Post-Zimmerman verdict parenting has many Black parents feeling like Sethe (a character from Toni Morrison’s Beloved); we realize that the world is not fit for the children we love and we don’t know what to do about it. All I know to do is connect, so I nod at the woman who walks into the grocery store hanging onto her tall-too-soon son’s shoulders. I smile at the mother who holds her two daughters’ hands tightly well after they have safely crossed the street. And I braid. With clumsy fingers and bleeding heart, I comb my daughter’s hair while thinking of another lost baby. I picture Aiyana Stanley-Jones’ multi-color barrettes. I know that her mother misses the weight of Aiyana’s elbows on her thighs.
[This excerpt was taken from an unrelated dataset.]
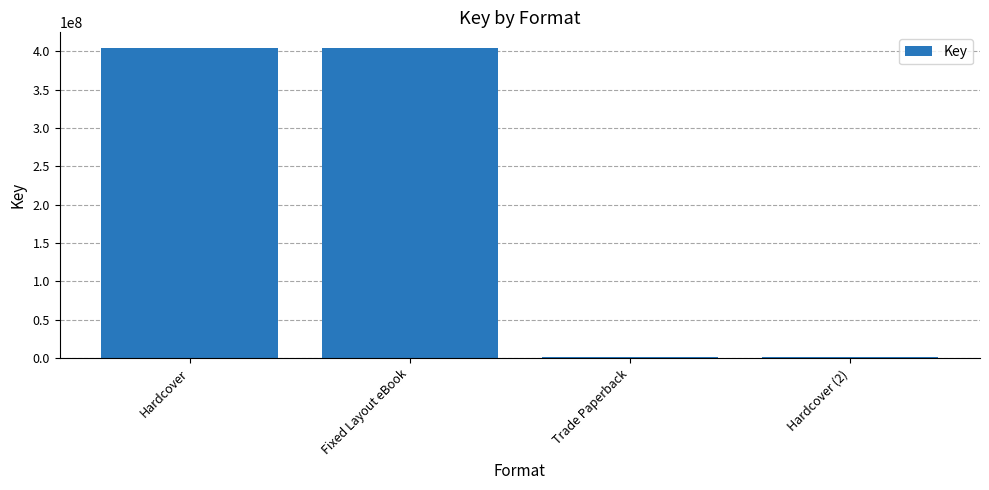

Reading left to right, list all the values displayed in this chart.

404658077	404658077	1828183	1828183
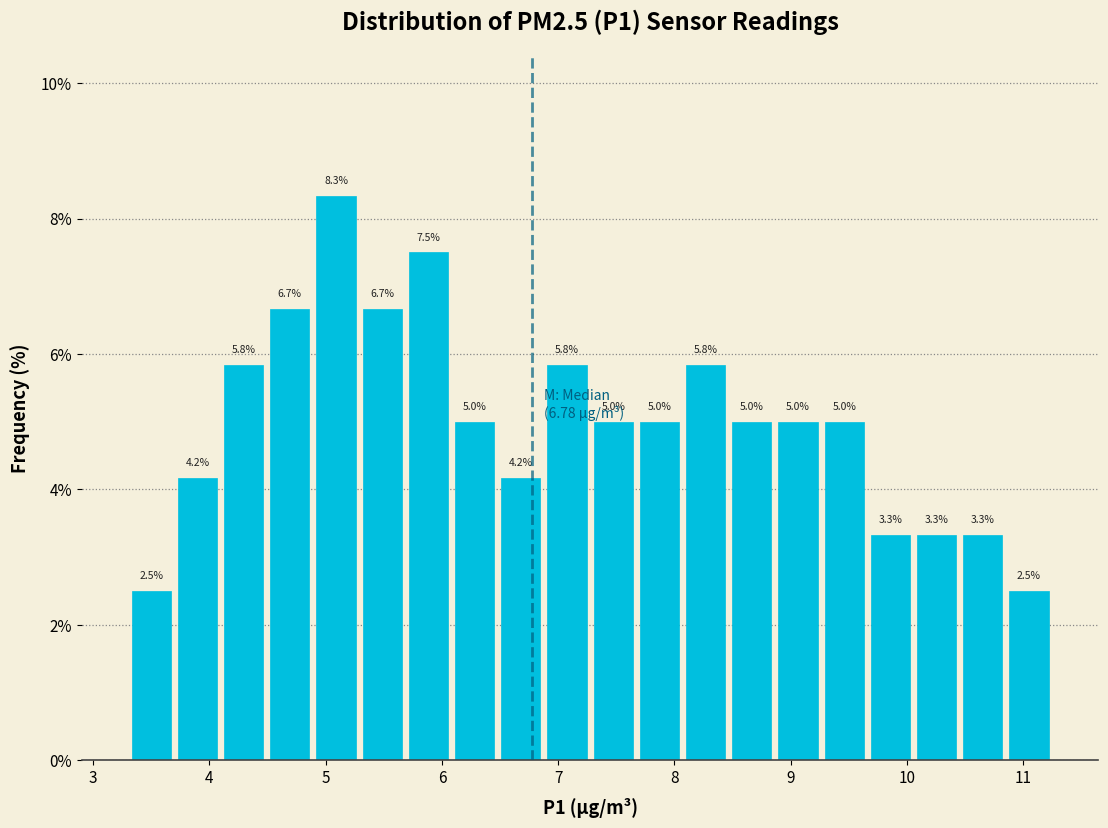

Read against the x-axis, roughly where is the centre of the tallest bar?

5.1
If her most-circulated picture is any indication, Aiyana believed in fairytales. She believed in pumpkin carriages, magic lamps, mermaids and coma-breaking kisses. She believed in villains, but I doubt she imagined one would kick in her grandmother’s door. Four years earlier, John Weekley killed two family dogs before aiming at children and an infant. His lack of consequences for that botched raid—filmed for TV's First 48— guaranteed that Aiyana didn’t live to see one fairytale trope become her reality: She was driven to her grave in a horse-drawn carriage.
Most talk about brown girls and princesses blames the usual suspects: standards of beauty, rigid gender norms, capitalist fantasies of wealth. But the real travesty of fairytales is the romance of empire. Civilians are ruled with unquestioned authority. Outsiders are banished to the literal margins of society. Monarchs kiss women without their consent. A Grand Duke demands entry into every home in the land, operating with the authority of a Detroit police officer with a camera crew. Tension is reduced to good versus evil, good wins, and the unchecked authority of the empire cross-fades into the credits without so much as a “Who do you think you are?”
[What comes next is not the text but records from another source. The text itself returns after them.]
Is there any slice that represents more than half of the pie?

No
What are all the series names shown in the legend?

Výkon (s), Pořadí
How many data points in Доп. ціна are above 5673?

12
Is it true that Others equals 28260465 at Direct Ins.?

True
Across the country, police members think they are military. American citizens think they are under siege. Young people think they are mafia. Old people think they are frontiersmen. And all of the people who think they are something they aren’t have access to guns– thanks to an industry that employs more Americans than GM. When fairytales meet the NRA, it’s no wonder twelve people couldn’t decide if a Black girl’s life was worth a conviction. They didn’t know who to blame, since state power is as invisible as the deacon’s devil.
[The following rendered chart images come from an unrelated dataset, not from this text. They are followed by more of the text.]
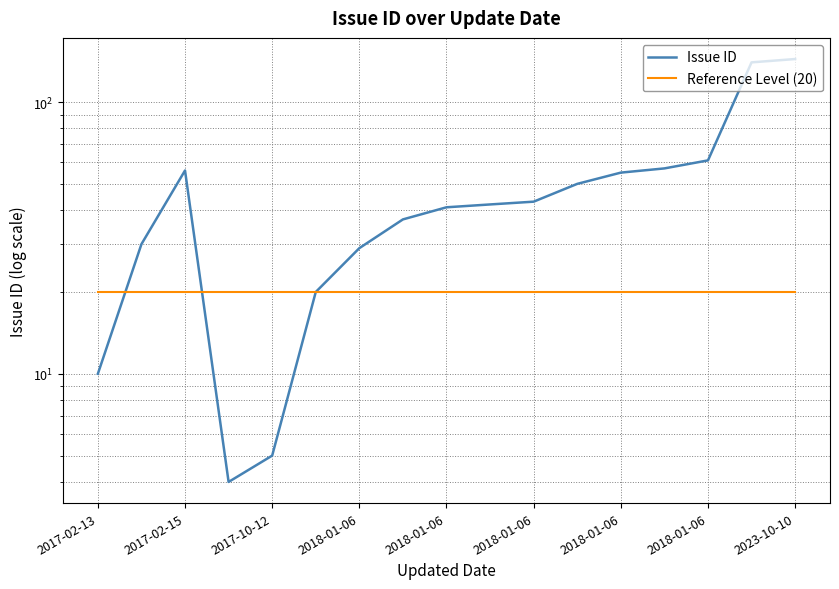

The value of Issue ID at 2017-02-13 is 17. True or false?

False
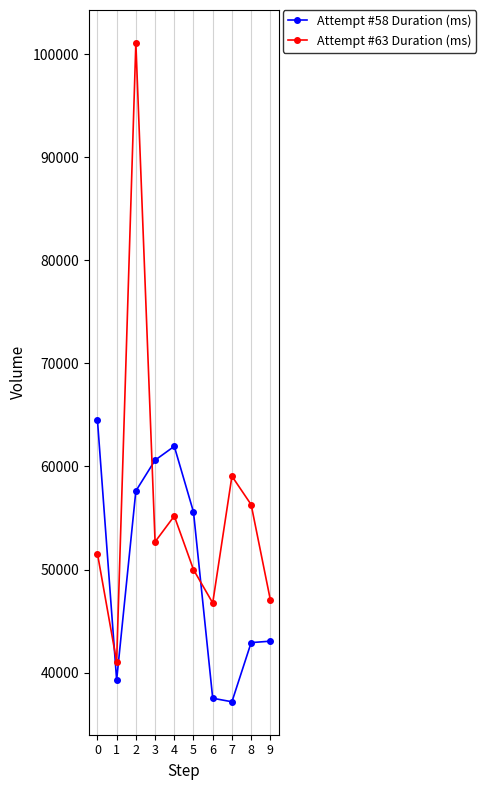

How many intersections are there between Attempt #63 Duration (ms) and Attempt #58 Duration (ms)?

3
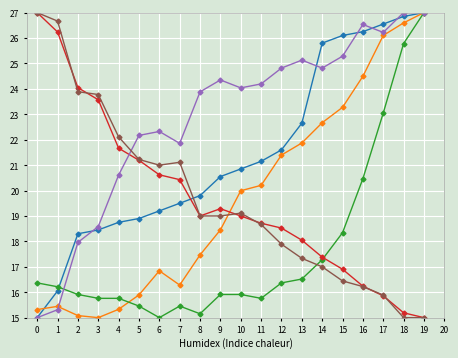

What is the total value across all series at 8?

114.3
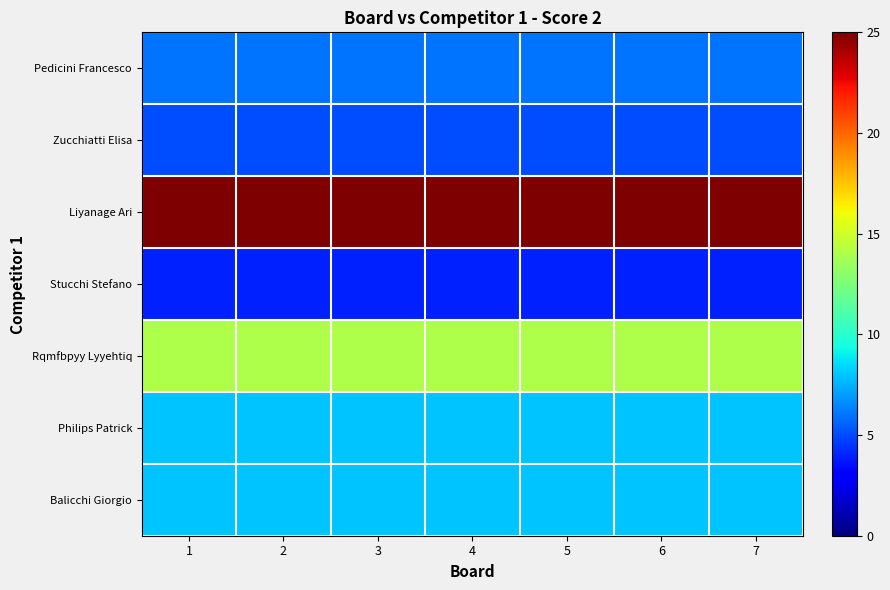

Reading right to left, extract all data points from this chart.

Pedicini Francesco: 7=6	6=6	5=6	4=6	3=6	2=6	1=6
Zucchiatti Elisa: 7=5	6=5	5=5	4=5	3=5	2=5	1=5
Liyanage Ari: 7=25	6=25	5=25	4=25	3=25	2=25	1=25
Stucchi Stefano: 7=4	6=4	5=4	4=4	3=4	2=4	1=4
Rqmfbpyy Lyyehtiq: 7=14	6=14	5=14	4=14	3=14	2=14	1=14
Philips Patrick: 7=8	6=8	5=8	4=8	3=8	2=8	1=8
Balicchi Giorgio: 7=8	6=8	5=8	4=8	3=8	2=8	1=8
I want to know if Aiyana with the single, deep dimple dreamt of invisible kingdoms that night. I wonder if she thought the men who kicked down her grandmother’s unlocked door wanted her to try on a glass slipper. I imagine that, as she floated away from her body, she dreamt of returning to it at the kiss of some frog prince. I wonder if she thought Obama was King.
He isn’t. And no flea-market artist’s comparison or well-placed quote will convince me that he should be. Martin Luther King, Jr. didn’t want to run the state; he sought to appeal to its conscience. He predicted that our nation, which “continues year after year to spend more money on military defense than on programs of social uplift” would be right where we are, in this place of spiritual doom where violence begets violence, which begets horse-drawn carriages to baby graves. In times like these, I believe he would want us to do more with our hands than pray.
How do we give our children dreams of magic unseen when terror is so often but footsteps away?
I use my hands to write. With clumsy fingers and bleeding heart, I write for the parents who use the pointed ends of combs to make straight lines and zig zags across a head that the state does not value. I write for the parents who try to make meaning out of lives short-lived, who need to believe that their children died so that the nation could expand its “conversation” about race, a conversation that began with the clause, “Forty million plus…” and ends somewhere I don’t want to live to see. And I write for Aiyana and all the daughters like her, who dream of kingdoms with more magic than misery, more flowers than guns.